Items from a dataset
# # #
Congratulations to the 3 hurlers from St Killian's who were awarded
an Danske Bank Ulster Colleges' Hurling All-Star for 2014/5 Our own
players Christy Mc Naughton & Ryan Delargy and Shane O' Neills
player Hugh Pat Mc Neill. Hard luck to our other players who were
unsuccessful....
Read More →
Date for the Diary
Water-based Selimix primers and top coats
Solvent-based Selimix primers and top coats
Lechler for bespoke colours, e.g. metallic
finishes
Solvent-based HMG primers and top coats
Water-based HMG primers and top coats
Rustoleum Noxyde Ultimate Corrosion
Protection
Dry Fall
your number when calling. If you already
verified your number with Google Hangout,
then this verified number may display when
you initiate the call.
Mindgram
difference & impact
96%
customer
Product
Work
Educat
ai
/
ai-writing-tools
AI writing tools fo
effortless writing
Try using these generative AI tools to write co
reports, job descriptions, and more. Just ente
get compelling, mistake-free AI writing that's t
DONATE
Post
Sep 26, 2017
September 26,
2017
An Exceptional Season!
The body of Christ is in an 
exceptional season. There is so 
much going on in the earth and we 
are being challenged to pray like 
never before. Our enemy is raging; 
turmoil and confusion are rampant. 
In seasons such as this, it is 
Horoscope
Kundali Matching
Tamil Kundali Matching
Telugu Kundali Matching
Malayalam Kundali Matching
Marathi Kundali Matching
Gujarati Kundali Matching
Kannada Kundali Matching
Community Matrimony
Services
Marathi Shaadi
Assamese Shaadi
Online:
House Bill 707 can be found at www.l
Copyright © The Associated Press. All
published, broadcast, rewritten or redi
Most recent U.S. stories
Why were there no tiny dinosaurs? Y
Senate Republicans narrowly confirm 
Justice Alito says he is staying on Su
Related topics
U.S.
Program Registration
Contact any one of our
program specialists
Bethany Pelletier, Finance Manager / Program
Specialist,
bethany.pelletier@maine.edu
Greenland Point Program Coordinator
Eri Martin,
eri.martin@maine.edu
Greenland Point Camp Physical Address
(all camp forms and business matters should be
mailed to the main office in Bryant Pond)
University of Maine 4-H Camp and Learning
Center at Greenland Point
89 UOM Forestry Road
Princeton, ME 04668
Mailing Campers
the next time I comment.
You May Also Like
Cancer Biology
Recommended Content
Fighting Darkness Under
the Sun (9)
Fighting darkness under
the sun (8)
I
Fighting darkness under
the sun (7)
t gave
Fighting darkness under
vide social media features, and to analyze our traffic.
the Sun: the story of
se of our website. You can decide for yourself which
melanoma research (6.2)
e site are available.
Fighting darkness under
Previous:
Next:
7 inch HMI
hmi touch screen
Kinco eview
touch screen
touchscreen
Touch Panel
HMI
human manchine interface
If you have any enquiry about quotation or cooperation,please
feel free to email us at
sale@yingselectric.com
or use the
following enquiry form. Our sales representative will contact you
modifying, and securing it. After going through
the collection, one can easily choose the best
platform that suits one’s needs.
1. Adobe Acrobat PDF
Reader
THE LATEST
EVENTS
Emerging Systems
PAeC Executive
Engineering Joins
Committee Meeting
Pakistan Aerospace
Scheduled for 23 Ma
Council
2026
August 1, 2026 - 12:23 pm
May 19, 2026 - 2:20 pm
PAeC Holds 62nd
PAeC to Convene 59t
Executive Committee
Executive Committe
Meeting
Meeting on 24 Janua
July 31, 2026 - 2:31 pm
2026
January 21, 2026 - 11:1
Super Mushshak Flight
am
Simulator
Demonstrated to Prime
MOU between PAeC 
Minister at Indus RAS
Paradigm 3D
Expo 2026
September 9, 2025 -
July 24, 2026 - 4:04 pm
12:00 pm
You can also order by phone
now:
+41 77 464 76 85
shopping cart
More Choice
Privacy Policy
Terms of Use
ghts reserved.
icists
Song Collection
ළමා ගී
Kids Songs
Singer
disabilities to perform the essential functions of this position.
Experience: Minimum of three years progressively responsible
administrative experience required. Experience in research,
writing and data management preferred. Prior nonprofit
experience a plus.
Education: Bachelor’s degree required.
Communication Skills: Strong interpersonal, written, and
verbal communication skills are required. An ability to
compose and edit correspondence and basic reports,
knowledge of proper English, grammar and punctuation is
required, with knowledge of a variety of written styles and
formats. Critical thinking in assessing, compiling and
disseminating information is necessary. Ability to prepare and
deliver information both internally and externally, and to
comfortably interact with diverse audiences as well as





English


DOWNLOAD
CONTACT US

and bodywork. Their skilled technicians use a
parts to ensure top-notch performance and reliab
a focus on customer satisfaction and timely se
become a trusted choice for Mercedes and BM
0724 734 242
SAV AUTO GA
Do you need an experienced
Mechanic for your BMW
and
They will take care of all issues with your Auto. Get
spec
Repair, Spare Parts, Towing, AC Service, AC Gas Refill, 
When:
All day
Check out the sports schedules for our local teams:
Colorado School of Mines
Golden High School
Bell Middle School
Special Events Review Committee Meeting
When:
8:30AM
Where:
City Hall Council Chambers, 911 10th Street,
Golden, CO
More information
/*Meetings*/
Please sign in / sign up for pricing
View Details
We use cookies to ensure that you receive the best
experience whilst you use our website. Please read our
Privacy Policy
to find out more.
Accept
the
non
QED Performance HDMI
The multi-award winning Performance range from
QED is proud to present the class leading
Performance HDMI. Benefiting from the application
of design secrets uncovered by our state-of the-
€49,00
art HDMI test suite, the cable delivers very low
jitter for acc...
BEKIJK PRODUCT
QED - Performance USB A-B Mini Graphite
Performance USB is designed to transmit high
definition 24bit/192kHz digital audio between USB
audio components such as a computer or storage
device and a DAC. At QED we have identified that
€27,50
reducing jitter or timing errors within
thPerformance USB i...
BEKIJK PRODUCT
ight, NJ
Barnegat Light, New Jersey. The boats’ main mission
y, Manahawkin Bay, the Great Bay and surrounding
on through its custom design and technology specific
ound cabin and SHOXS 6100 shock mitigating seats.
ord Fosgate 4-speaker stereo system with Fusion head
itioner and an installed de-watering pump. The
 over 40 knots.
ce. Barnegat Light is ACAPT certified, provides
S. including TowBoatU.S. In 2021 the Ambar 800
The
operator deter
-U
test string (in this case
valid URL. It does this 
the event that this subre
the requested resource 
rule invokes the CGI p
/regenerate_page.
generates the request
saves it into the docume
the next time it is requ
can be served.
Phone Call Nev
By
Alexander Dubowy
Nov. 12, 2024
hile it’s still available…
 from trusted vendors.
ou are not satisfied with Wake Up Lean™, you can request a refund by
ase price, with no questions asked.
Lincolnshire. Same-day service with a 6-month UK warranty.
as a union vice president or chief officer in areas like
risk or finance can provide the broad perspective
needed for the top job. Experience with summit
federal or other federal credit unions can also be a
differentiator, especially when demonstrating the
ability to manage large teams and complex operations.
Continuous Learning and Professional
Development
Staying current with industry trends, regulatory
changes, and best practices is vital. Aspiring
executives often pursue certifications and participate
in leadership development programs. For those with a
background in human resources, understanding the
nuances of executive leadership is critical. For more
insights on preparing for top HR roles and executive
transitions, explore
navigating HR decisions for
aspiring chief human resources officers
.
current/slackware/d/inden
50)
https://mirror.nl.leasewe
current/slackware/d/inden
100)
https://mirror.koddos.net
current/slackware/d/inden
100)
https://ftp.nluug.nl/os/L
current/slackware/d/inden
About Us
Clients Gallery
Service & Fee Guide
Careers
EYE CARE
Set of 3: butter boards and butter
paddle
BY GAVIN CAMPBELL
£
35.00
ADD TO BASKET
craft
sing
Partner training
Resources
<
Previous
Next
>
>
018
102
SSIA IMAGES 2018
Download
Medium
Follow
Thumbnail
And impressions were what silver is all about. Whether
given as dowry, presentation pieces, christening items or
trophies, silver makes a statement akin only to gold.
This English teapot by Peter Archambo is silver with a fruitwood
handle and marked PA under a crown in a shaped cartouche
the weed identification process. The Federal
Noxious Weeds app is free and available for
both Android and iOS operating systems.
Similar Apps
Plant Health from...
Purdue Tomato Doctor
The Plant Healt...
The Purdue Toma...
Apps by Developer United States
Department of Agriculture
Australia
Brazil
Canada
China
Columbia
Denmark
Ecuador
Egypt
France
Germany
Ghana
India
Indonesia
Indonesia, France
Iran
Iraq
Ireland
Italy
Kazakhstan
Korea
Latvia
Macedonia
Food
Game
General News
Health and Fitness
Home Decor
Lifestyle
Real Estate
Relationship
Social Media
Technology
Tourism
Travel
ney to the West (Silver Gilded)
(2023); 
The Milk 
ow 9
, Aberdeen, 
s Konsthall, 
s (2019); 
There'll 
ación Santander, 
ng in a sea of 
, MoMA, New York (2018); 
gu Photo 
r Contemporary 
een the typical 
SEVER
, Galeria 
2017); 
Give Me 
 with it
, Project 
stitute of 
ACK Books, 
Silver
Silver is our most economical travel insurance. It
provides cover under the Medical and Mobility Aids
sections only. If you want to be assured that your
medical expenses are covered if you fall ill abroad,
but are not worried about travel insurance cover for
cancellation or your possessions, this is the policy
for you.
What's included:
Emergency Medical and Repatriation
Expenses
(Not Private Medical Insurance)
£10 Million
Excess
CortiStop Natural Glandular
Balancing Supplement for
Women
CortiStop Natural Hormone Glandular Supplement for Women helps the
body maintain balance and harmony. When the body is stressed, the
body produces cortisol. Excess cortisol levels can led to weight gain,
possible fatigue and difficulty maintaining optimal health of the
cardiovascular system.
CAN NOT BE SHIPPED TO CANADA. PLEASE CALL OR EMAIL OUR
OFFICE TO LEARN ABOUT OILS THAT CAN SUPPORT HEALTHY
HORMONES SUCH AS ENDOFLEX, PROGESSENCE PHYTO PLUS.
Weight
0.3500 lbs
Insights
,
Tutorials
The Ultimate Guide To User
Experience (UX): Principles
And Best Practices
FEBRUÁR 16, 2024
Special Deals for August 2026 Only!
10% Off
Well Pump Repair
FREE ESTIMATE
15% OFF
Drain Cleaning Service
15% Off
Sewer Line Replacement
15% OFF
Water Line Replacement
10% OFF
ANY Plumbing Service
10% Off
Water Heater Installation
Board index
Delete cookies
# # #
→ Activity: Quote the records word for word, from the very first line through the line containing "Read More →", including both of those lines.

→ Finished task:
Congratulations to the 3 hurlers from St Killian's who were awarded
an Danske Bank Ulster Colleges' Hurling All-Star for 2014/5 Our own
players Christy Mc Naughton & Ryan Delargy and Shane O' Neills
player Hugh Pat Mc Neill. Hard luck to our other players who were
unsuccessful....
Read More →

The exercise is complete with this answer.